Sources · Snapshots · Receipts

Where the numbers come from

Name: CodingAgentBench Sweep Results
Published: 2026-06-20
License: https://creativecommons.org/licenses/by/4.0/

Every score on this site traces back to a logged run, a versioned task spec, and a snapshot you can audit.

What this page is

What you'll find: the four data sources behind every number, with audit paths.
Who it's for: people who want to know why they should trust a leaderboard.
How to switch: toggle to Nerds mode for the 9-field canonical key and the copy-paste reproduce command.

The trust ledger

Four sources. Each one names what we collected, when we verified it, and how you can audit it.

Run records

3,465 rows from the v0.1 sweep (snapshot 2026-06-20). Every row carries a sha256 of the prompt, the agent's stdout, and the verifier's grade.

Audit path: results/published. Each JSONL trace replays end-to-end with no network access.

Task catalogue

25 task specs across 3 categories (integrity, mutations, polyglot). Each task pins a language, a setup script, and a grader.

Audit path: site/src/data/tasks.json. Open any /task/[slug] page for the full spec.

Exploit ledger

Honest-loss catalogue of attempts that broke the bench (we call them exploits). Each entry logs the trigger, the grader call, and the date we patched it.

Audit path: results/exploits/_catalog.yaml. The /security page lists the live ones.

Methodology pin

Every number on this site is stamped with methodology_version 0.1 and snapshot_date 2026-06-20. Change either field and the numbers may shift.

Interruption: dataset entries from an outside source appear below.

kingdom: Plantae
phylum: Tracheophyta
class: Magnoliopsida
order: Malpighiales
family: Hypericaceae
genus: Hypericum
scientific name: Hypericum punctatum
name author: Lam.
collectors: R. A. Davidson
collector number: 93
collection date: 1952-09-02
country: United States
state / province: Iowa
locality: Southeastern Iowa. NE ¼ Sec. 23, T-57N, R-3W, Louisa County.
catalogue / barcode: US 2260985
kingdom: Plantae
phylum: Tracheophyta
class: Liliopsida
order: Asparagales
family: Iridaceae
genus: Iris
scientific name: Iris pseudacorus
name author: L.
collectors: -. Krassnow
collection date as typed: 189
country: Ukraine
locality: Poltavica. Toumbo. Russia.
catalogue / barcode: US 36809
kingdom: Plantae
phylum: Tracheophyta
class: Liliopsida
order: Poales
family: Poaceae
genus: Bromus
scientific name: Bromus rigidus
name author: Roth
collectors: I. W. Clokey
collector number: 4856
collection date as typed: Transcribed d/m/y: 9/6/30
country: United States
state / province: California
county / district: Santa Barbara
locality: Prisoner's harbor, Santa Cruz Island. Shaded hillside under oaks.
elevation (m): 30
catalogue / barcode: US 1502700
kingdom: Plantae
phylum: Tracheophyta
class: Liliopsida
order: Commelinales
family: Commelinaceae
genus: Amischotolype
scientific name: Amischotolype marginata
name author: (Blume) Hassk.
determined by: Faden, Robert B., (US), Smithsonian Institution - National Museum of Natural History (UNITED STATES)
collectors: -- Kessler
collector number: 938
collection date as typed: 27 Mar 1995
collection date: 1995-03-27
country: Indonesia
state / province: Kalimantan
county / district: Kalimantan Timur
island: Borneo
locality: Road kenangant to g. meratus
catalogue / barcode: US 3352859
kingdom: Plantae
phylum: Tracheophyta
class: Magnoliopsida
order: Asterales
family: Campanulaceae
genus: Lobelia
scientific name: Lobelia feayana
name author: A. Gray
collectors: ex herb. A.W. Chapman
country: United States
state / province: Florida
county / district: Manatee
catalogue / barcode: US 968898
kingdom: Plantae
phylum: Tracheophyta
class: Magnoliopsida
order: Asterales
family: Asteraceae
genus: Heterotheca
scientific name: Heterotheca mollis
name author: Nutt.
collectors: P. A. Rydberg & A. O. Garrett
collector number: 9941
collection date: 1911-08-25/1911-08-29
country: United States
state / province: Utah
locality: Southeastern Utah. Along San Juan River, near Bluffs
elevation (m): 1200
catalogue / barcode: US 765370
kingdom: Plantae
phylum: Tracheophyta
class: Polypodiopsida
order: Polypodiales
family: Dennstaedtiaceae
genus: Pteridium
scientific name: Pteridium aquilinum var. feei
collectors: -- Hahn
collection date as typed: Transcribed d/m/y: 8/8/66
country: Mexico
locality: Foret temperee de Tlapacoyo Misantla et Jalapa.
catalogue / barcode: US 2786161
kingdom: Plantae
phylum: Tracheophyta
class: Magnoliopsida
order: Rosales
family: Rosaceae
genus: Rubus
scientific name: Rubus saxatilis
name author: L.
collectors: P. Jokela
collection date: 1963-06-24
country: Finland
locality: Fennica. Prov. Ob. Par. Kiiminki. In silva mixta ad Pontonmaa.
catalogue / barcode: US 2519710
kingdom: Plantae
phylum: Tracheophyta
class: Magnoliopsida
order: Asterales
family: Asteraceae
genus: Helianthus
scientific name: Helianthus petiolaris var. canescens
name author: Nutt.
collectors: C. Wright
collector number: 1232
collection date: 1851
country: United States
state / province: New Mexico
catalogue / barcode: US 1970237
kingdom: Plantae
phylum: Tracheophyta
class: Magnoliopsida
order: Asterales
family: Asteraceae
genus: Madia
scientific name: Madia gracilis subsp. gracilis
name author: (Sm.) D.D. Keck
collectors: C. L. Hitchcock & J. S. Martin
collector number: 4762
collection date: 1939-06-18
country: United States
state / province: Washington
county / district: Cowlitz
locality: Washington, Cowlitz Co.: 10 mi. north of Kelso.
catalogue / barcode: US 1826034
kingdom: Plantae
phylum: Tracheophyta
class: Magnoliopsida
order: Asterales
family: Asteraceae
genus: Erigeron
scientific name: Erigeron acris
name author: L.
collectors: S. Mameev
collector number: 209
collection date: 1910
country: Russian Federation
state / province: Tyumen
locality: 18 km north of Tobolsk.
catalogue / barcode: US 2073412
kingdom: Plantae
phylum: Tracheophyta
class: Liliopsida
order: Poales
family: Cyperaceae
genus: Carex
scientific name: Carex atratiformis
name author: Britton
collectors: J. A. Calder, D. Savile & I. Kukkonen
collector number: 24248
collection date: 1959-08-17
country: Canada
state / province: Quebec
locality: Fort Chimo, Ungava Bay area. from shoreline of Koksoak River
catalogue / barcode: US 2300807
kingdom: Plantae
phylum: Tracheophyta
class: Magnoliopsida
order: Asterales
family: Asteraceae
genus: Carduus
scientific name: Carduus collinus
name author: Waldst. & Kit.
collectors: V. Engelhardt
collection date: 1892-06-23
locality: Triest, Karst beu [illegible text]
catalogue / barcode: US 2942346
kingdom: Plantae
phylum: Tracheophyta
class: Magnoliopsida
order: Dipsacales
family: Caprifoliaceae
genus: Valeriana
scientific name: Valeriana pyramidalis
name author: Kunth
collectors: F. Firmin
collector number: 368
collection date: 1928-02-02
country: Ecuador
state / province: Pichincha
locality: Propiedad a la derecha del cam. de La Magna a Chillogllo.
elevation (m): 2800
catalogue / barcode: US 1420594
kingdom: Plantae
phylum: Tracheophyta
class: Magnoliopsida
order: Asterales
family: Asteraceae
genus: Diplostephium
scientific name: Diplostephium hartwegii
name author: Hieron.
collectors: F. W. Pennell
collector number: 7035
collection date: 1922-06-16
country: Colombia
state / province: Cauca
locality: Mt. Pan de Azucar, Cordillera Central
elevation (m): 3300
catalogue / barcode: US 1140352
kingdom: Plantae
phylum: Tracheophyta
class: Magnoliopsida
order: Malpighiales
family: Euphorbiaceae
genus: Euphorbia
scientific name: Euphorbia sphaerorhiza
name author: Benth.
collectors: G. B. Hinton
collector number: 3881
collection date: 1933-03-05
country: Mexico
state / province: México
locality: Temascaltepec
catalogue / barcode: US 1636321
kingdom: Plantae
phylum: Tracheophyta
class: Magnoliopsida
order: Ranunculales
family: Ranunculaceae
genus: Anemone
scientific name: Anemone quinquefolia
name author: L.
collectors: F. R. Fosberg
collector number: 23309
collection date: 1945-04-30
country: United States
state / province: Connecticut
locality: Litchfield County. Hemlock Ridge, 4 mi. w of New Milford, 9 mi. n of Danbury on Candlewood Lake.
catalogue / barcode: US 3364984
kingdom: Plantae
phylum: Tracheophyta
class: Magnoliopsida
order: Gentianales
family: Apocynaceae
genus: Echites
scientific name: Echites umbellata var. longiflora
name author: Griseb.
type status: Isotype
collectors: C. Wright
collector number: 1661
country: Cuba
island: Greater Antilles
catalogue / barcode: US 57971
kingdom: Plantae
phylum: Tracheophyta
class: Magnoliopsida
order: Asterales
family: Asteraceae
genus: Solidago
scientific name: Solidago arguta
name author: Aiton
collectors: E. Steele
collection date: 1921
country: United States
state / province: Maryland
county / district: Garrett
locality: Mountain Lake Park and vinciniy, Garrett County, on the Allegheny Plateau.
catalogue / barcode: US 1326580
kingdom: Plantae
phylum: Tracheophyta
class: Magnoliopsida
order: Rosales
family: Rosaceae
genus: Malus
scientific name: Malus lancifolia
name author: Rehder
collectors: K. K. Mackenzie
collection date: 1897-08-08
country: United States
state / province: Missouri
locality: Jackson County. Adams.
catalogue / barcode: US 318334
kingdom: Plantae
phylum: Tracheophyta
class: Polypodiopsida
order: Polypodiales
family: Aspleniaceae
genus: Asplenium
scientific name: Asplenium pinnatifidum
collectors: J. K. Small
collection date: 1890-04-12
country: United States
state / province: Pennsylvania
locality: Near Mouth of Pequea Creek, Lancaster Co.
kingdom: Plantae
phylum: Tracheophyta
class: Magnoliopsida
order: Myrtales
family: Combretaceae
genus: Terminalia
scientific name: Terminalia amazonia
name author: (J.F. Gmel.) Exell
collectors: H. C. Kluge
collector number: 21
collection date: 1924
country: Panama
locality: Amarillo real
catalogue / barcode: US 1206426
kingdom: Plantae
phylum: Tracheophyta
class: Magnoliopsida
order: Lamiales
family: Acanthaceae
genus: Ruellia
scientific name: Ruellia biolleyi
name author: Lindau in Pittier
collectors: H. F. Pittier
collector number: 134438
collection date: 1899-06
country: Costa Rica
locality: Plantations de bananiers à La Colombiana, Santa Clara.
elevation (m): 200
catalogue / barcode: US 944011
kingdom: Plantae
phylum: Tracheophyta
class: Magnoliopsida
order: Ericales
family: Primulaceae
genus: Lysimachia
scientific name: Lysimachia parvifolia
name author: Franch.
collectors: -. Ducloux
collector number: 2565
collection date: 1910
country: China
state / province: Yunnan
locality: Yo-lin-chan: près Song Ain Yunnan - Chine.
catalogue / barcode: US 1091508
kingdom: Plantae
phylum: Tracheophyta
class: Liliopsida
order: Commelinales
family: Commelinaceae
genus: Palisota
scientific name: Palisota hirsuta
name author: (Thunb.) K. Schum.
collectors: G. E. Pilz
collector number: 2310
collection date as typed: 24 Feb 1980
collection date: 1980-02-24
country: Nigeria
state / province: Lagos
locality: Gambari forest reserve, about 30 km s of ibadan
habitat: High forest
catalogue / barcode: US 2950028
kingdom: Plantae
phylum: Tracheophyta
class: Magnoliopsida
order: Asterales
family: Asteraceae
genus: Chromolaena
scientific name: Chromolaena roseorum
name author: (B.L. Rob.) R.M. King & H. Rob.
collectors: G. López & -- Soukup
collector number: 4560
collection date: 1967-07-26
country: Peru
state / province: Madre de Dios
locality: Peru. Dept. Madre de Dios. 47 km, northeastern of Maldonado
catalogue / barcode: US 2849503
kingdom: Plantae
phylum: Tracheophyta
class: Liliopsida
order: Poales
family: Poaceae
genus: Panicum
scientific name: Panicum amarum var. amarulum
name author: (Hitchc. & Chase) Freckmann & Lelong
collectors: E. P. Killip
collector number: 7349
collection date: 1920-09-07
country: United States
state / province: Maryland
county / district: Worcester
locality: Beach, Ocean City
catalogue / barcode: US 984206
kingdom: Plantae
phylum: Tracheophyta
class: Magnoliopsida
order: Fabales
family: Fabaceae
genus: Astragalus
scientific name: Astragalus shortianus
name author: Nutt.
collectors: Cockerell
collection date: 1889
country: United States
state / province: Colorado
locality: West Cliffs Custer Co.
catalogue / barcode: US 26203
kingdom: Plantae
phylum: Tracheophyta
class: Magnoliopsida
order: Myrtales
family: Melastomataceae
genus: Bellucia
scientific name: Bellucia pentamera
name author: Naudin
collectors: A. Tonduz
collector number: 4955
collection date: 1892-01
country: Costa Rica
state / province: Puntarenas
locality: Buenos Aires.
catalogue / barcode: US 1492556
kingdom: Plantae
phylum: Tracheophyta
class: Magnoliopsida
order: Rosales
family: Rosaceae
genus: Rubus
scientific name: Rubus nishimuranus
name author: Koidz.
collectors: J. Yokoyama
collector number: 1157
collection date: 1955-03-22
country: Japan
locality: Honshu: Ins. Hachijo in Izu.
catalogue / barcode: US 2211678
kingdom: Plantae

Audit path: site/src/data/meta.json. The /methodology page documents the version history.

Signed receipt

This page is pinned to one snapshot

methodology_version: 0.1
snapshot_date: 2026-06-20
source: results/published
row_count: 3,465

When we publish a new snapshot we bump snapshot_date and, if any field semantics change, methodology_version. Old snapshots stay reachable on /methodology.

Read the full methodology

Cell provenance

Every CodingAgentBench leaderboard row is uniquely identified by a 9-field canonical key. Five fields name what was tested; four pin the exact bytes that produced the score. The icon at the end of each leaderboard row opens a popover with all nine values, copyable.

Key fields

Identify the cell uniquely — change any of these and you have a different cell.

tui: TUI. Coding-agent CLI under test (e.g. opencode, aider).
behavior_mode: Behavior mode. Agent personality preset (conv = conversational baseline).
model: Model. Open-weight host model id, e.g. llama-3.3-70b-instruct.
task: Task. Task id from the task registry, e.g. polyglot/python-two-sum.
plugin_stack: Plugin stack. Pinned plugin bundle that ran inside the TUI.

Provenance fields

Pin reproducibility — exact bytes that produced the scores you see.

tui_image_sha: TUI image sha256. Container image digest of the TUI for this run.
model_endpoint_sha: Model endpoint sha256. Digest of the model build / endpoint manifest.
sampling_profile: Sampling profile. Sampling preset id (bundles temp / top_p / seed).
task_added_date: Task added date. Day the task entered the registry — trust-window anchor.

Reproduce any cell

Open the per-row popover on /leaderboard, copy the command, and paste it into your shell. The command pins every dimension of the run — same TUI image, same model endpoint, same sampling preset — so you can reproduce a leaderboard cell byte-for-byte. Example:

codingagentbench run \
  --tui 'opencode' \
  --behavior-mode 'conv' \
  --model 'llama-3.3-70b-instruct' \
  --task 'polyglot/python-two-sum' \
  --plugin-stack 'conv-vanilla' \
  --tui-image-sha 'sha256:0123456789abcdef0123456789abcdef0123456789abcdef0123456789abcdef' \
  --model-endpoint-sha 'nim:meta/llama-3.3-70b-instruct' \
  --sampling-profile 'default-t0.2-tp0.95' \
  --task-added-date '2026-05-01'

Field order matches the popover: tui · behavior_mode · model · task · plugin_stack · tui_image_sha · model_endpoint_sha · sampling_profile · task_added_date.

Missing fields

A field that isn’t recorded for a given cell is shown as —. That signals an honest gap, not an error — usually because the cell predates the methodology version that introduced the field. See methodology for the per-version field timeline.